As for screaming chefs, I used to work for a chef with a past of being one of the biggest assholes in DC. In his middle age he has mellowed a bit but he will still occasionally lose it. The newer generation are more gentel, having never had anything thrown at them or gotten dressed down in the middle of service while feeding 200 people. I think that that (the old steroetypical French Screaming Chef) was a self perpetuating cycle that seems to have been broken. I know I hardly ever yell anymore and I used to alot in my early 20's. Maybe it's like Eric Ziebold told me once that it's a function of feeling more in control as a chef, maybe it's a function of maturity, but I hardly ever yell anymore, maybe twice last year.

As for the dreams :unsure: I had this one reaccuring dream, both at Bis and Vidalia, where I was expoing and cooking on a station on a Weekend night and the kitchen printer just went ape shit. Like literaly crapped out tickets for the entire dream.
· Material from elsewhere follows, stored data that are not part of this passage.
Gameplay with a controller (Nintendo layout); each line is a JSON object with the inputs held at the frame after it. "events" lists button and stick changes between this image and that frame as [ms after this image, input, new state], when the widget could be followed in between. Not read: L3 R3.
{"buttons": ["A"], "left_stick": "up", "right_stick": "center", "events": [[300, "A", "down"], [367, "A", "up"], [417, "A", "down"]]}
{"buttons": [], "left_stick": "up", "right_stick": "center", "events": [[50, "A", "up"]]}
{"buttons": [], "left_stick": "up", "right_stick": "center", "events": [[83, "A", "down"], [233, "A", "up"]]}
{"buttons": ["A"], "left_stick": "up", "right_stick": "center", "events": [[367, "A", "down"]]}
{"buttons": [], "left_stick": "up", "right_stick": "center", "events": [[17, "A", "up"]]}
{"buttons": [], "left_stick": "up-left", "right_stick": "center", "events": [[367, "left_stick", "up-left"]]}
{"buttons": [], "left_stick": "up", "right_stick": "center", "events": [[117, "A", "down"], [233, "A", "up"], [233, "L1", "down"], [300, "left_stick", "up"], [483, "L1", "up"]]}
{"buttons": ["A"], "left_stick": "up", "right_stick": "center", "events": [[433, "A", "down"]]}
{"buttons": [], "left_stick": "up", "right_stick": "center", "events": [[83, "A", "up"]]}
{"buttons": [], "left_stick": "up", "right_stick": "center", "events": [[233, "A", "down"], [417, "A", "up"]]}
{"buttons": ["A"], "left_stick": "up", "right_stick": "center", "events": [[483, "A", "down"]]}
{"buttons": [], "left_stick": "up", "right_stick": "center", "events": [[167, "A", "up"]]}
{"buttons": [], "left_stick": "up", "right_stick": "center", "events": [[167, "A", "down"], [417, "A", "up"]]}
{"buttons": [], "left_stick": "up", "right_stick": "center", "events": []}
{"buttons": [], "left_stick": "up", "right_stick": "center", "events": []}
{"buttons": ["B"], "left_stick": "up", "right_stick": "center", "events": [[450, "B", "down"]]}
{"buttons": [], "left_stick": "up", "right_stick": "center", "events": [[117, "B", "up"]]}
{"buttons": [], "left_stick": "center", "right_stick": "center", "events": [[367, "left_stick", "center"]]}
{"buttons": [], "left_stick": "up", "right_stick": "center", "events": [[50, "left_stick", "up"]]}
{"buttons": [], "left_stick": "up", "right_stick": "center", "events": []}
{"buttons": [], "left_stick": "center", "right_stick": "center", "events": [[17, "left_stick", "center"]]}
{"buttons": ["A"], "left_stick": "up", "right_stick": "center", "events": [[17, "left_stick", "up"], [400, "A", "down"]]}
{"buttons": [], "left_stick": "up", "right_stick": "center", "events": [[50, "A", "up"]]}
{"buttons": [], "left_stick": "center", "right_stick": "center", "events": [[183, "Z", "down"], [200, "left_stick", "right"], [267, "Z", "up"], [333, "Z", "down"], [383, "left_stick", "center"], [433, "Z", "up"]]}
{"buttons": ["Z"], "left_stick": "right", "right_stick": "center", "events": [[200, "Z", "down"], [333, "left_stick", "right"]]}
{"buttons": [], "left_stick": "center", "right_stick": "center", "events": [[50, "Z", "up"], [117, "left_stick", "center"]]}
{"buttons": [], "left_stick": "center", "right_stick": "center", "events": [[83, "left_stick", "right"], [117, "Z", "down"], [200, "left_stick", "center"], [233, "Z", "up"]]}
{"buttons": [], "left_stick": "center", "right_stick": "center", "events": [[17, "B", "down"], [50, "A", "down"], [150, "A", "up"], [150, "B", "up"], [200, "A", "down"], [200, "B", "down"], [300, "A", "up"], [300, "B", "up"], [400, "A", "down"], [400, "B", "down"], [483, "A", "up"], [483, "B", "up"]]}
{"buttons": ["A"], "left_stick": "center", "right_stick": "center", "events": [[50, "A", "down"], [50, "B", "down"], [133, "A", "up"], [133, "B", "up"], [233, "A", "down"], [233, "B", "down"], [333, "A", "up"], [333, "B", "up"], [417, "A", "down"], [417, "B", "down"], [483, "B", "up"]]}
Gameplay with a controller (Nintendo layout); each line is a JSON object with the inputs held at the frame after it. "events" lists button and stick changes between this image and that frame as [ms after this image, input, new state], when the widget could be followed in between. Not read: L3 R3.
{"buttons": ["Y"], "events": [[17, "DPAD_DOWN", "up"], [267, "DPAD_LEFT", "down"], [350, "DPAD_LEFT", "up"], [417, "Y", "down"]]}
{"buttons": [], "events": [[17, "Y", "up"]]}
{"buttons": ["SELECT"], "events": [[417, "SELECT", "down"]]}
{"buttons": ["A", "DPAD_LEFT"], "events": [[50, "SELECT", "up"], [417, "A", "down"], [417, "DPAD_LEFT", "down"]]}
At first we are cooking and staying caught up, tickets come in, food goes out, it's all good. Then the machine starts to speed up abit and we speed up abit, that goes on for awhile, we are only alittle behind now, tickets are starting to stack up abit, were about 3 tables behind, not panicking yet. Then it happens, I look up and the host has sat the entire dining room at once and there are people stacked up five deep in the bar and the printer begins expelling this never ending line of tickets. The ticket never takes a breath, there is just a long line of paper that stretches on for ever. At one point all I can do is stare at it. I never find out how it ends because I always wake up, sometimes in a sweat, but always panicky. Getting buried is every chefs worst nightmare. B)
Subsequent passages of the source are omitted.